A bumper sticker on Danielle Hanrahan’s car declares, "If you’re not outraged, you’re not paying attention." The sticker has been there for years, she explains, but these days, with war looming, new levels of relevance and urgency underscore the message. Hanrahan, the head of exhibitions at the Harvard art museums, is outraged. And she wants more people to start paying attention. In both public and private ways, she’s making an effort to get people to pay attention, to think, to question, and to criticize.

"I’ve been thinking about war," she explains. "War has been on my mind a lot. I feel outraged by the hypocrisy of the administration. And I want there to be more outrage." On Martin Luther King Day, Hanrahan stood on a bridge in Northampton with a group of other protesters holding anti-war posters and flashing the peace sign to people driving by as part of Bridges Across the Connecticut River, an event aimed to express King’s anti-war sentiment. "People need to realize that it’s our right and duty as Americans to critique this country. I can still love my country and stand outside holding peace signs; you can love this place and want to change it. We have a moral obligation to think and to express what we think."

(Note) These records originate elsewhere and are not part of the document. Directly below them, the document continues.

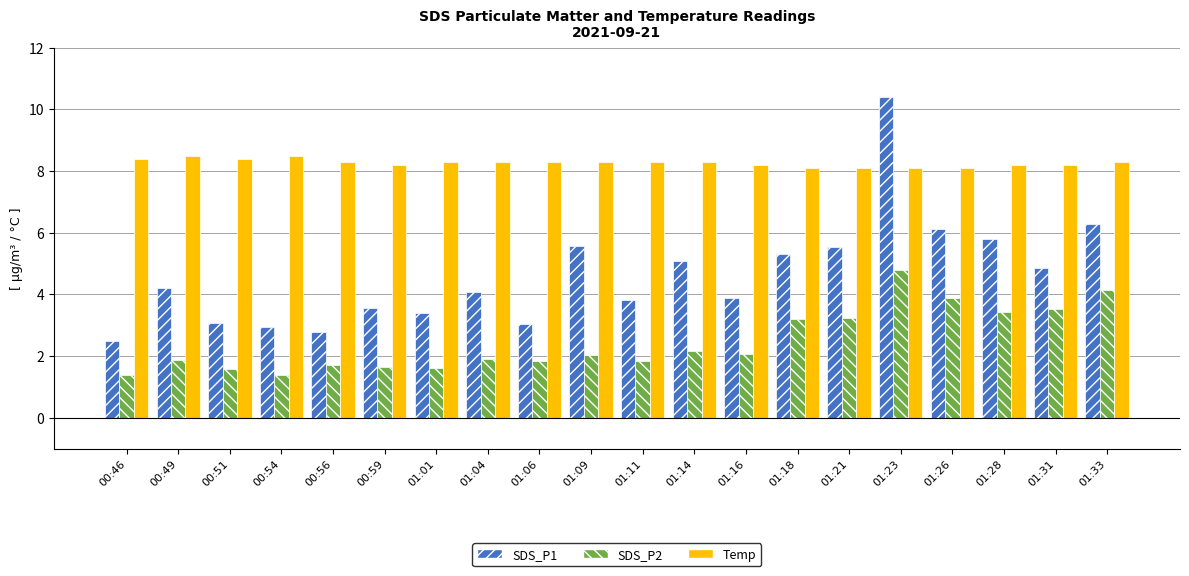

What is the sum of the Temp values at 01:01 and 00:56?

16.6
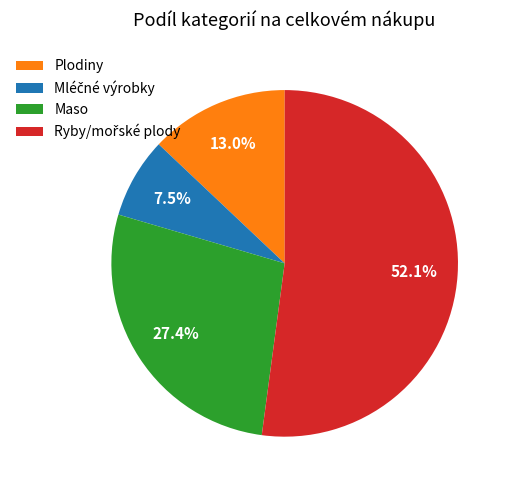

Combined, what portion of the pie is Plodiny and Maso?

40.4%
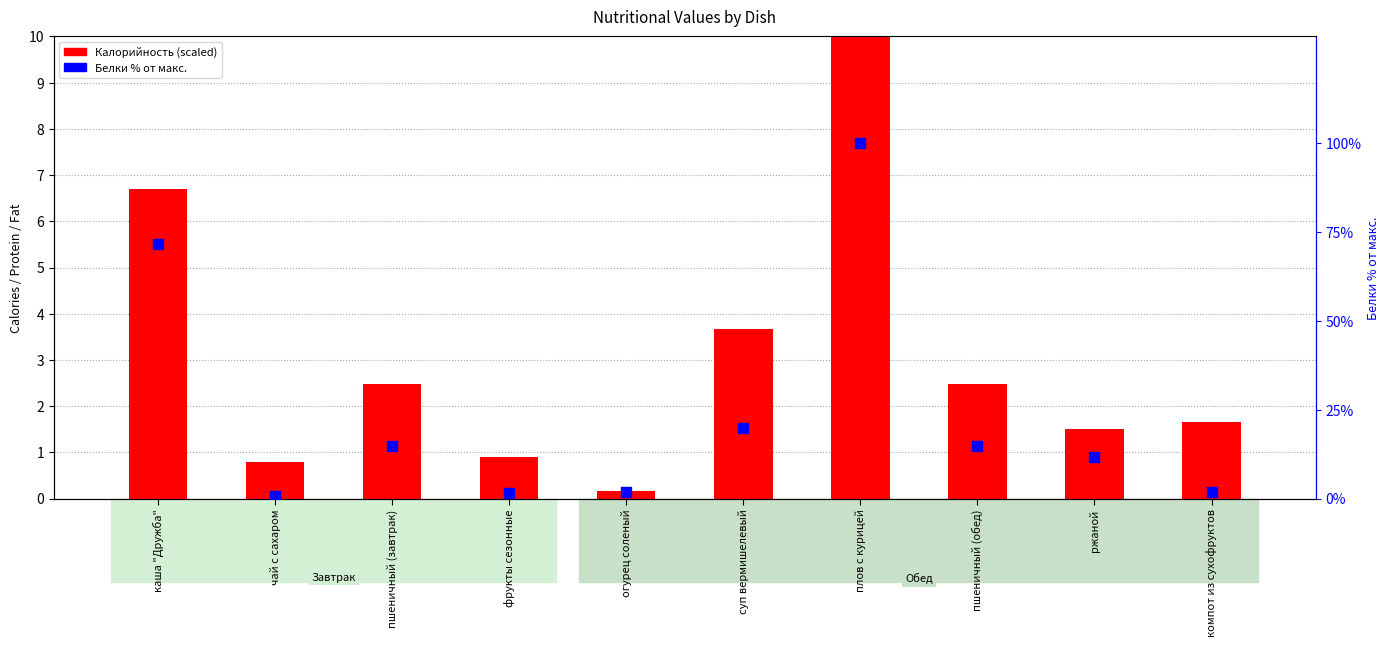

Which series has the widest spread of Y values?

Белки (% от макс.)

Recently, Hanrahan also expressed her outrage in a more private way. For the second year in a row, the people in her department exchanged handmade holiday gifts. Hanrahan presented her colleagues with "War Games," a series of three hand-held toys with a political bent. "They’re critiques of our government, a response to some of what I see going on. I wanted them to be interactive. I wanted them to be thought-provoking."

The goal of the games is familiar: you tilt the board to roll tiny silver balls into indentations. But their point is a good deal less playful. In "Wanted," black-and-white mug shots of Osama bin Laden and Henry Kissinger are sandwiched between a "WANTED for Crimes Against Humanity" banner at the top and a photograph of a piles of skulls at the bottom. The eyes are hollowed out to serve as the indentations for the balls, so the faces look eerily empty-eyed. But once you maneuver the balls into the depressions, the faces take on a zombie-like life. A few of the skulls also have hollowed-out sockets. "Beady eyes" was never so accurate a description.

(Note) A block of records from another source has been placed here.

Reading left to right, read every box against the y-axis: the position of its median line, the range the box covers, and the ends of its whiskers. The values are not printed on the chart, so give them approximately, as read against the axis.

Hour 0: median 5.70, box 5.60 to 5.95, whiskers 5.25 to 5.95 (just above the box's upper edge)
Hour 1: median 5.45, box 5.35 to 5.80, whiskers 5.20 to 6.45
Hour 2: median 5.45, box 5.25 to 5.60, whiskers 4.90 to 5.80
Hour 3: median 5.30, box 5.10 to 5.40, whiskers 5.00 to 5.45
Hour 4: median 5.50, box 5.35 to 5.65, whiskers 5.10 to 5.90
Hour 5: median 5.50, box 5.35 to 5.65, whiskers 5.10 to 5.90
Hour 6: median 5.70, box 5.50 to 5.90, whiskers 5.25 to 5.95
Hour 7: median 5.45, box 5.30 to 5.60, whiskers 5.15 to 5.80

"Daisy cutter" is the name for a type of bomb that plunges to earth in a parachute, laterally releasing a chemical agent that acts as a defoliant. "It’s such an innocuous-sounding name," says Hanrahan, "but such a devastating type of weapon. It’s like Double Speak. The administration is systematically undoing all the environmental regulations and calling it something like the clear-sky act."

The backdrop for Hanrahan’s "Daisy Cutter" is an image of the bomb being detonated. Parachutes carrying bombs with indentations for the balls fall from a plane. When the balls are in place, they become the tips of the bombs, the parachutes telling your score. For every point you score, you created a bomb.

There’s a similar no-win-situation feel to "Collateral Damage." Instead of maneuvering the balls into indentations, you have to maneuver them into U-shaped pockets — miss and they fall into slots at the bottom of the board, each of which is labeled with the number of civilian casualties in Vietnam, Dresden, Cambodia, the Gulf War, Kosovo, Tokyo, Hiroshima, Nagasaki, and Afghanistan. Hanrahan mentions a comment made by Colin Powell during the first Iraq war when someone asked him about civilian casualties: " ‘That’s not a figure I’m particularly interested in.’ " She goes on, "We look where we want to look, do what we want to do, and there’s no culpability for our actions."

In "Collateral Damage," there’s no way you can maneuver all the silver balls into the target U-pockets. Civilian deaths are unavoidable. "There can’t be a positive outcome to war," Hanrahan says. "You can’t win."